To have a Democrat-controlled Congress now drag oil executives before them and demand answers is absurd. Yes, the oil folks are making a lot of money, but they’re making it because of our failure to plan for our future energy demands. The liberals in Congress have managed to bog down the refinery process with so much red tape that we haven’t seen a new refinery built in the United States since 1976. The U.S. Geological Survey recently issued a report confirming that there are major new oil reserves in an area called the Bakken. This area stretches across North Dakota, Montana and southeastern Saskatchewan. They estimate there is something like 3.65 billion barrels of oil there. Of course, the dirt people are blocking our getting at that oil, too.
But, the primary reason the oil prices are high isn’t the fault of Congress or Big Oil. There is the huge problem with oil speculators who are able to leverage their buying at a rate of 16-to-1. In other words, a $130 barrel of oil only costs them $8. They borrow?or leverage?the rest. Conservative estimates say speculators are driving the price of oil up by 60 percent! That means the $130-plus per barrel price that we’re seeing should actually be around $55.
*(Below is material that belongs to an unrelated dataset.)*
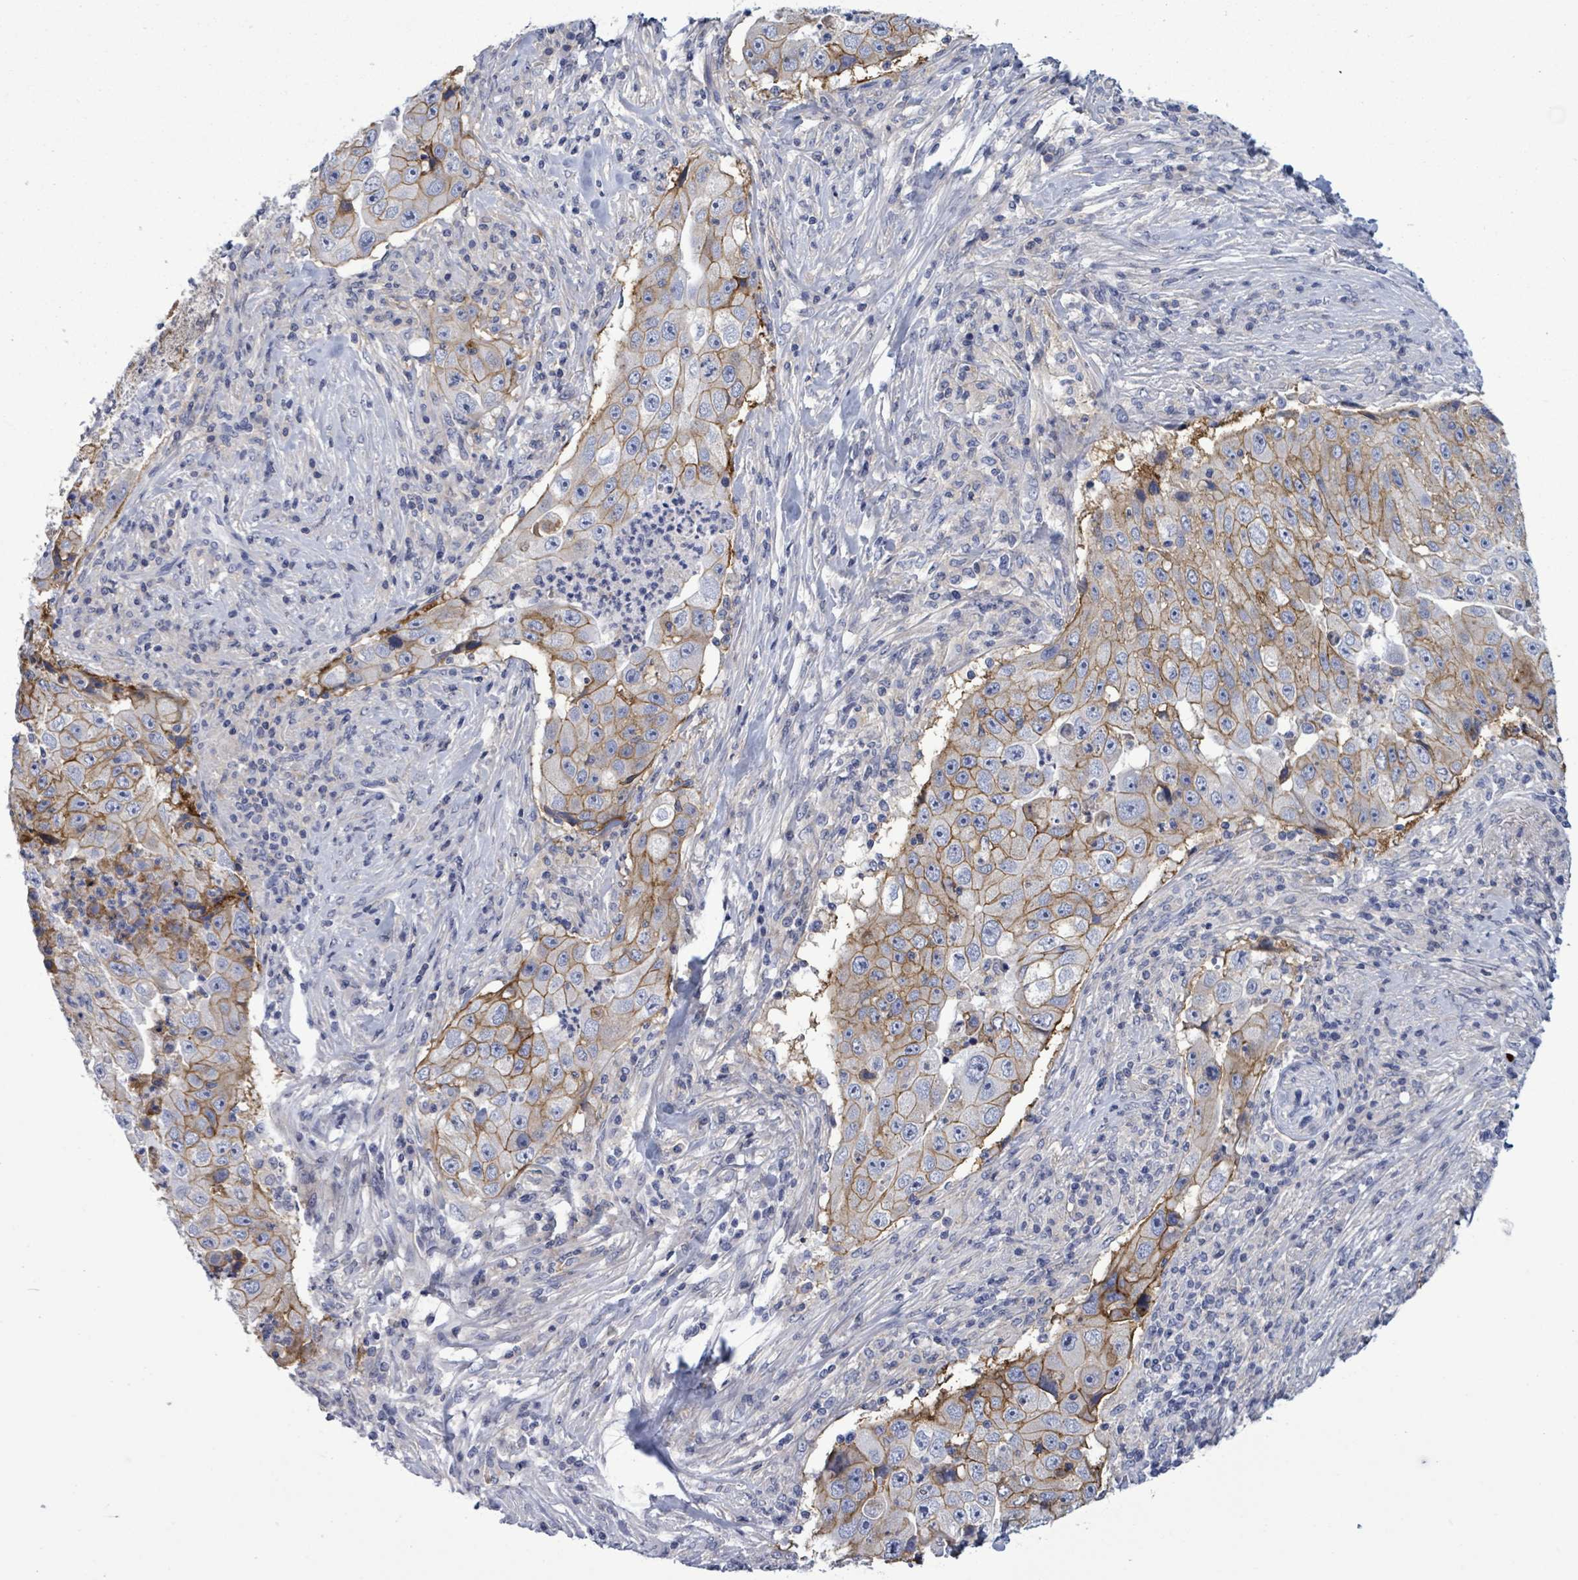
{"staining": {"intensity": "moderate", "quantity": ">75%", "location": "cytoplasmic/membranous"}, "tissue": "lung cancer", "cell_type": "Tumor cells", "image_type": "cancer", "snomed": [{"axis": "morphology", "description": "Squamous cell carcinoma, NOS"}, {"axis": "topography", "description": "Lung"}], "caption": "Immunohistochemical staining of lung cancer (squamous cell carcinoma) shows medium levels of moderate cytoplasmic/membranous protein positivity in approximately >75% of tumor cells.", "gene": "BSG", "patient": {"sex": "male", "age": 64}}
Speculation is an important part of commodity trading when it’s limited to those actually planning to take delivery of the product. When speculators overrun the market looking for short-term gains, they artificially inflate the price. Perhaps we should require that speculators take delivery of the oil they buy. When a tanker truck shows up at someone’s house with about 1,000 barrels of oil to offload, maybe some of this nonsense will stop.